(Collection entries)

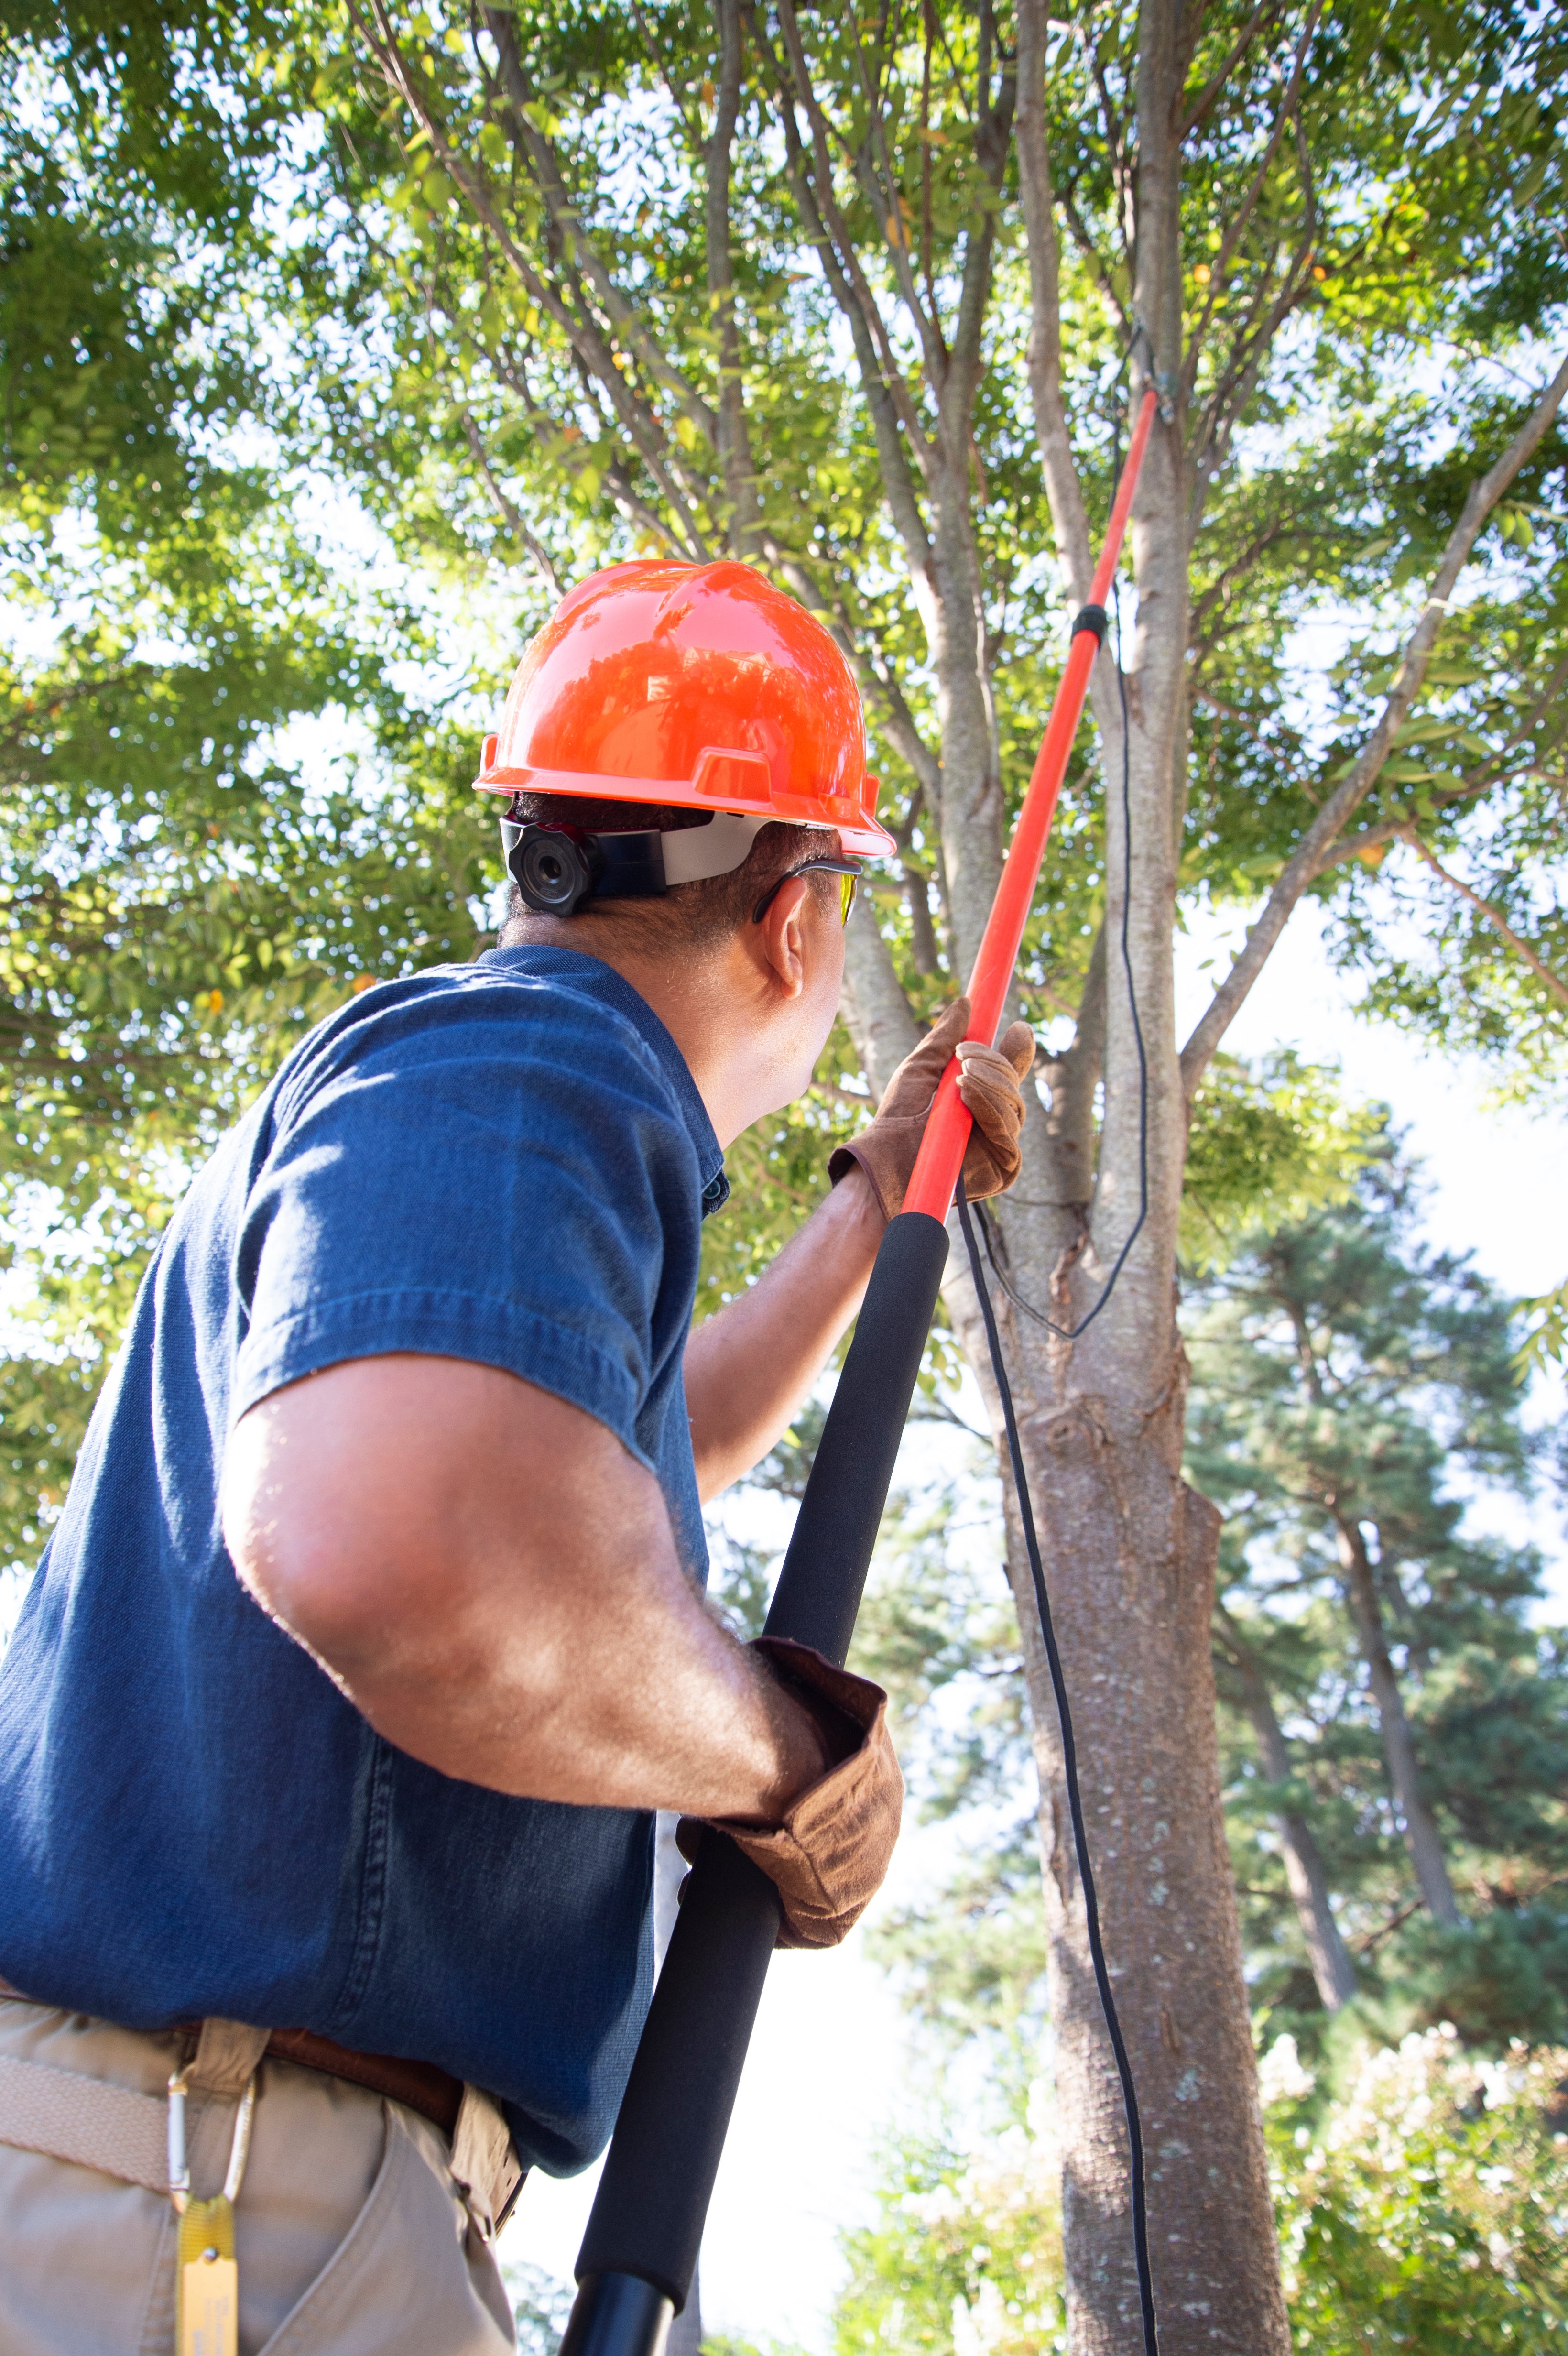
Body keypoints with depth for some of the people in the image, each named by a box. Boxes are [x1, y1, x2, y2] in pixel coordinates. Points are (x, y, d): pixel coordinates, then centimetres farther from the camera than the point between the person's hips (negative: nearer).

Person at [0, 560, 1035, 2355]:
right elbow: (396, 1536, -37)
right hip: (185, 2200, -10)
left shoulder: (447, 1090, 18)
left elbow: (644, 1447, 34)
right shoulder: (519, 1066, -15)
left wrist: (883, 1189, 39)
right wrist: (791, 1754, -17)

**Exercise details**
Change every "pixel coordinates" to "image coordinates" throughout the records and write their lines out again with nothing else altered. Omit the pictures from your answer.

**The completed task**
Body keypoints with depth for some of the people in the image, each named by a box. Boxes are [x1, y1, x2, y2] in image coordinates. Points are (x, y, d): image coordinates, then centimetres farther from the camera than the point between the person's hips (negative: nearer).

Person at [0, 560, 1035, 2355]:
right elbow: (396, 1536, -37)
right hip: (185, 2200, -10)
left shoulder: (447, 1090, 18)
left elbow: (644, 1447, 34)
right shoulder: (519, 1066, -15)
left wrist: (883, 1189, 39)
right wrist: (791, 1754, -17)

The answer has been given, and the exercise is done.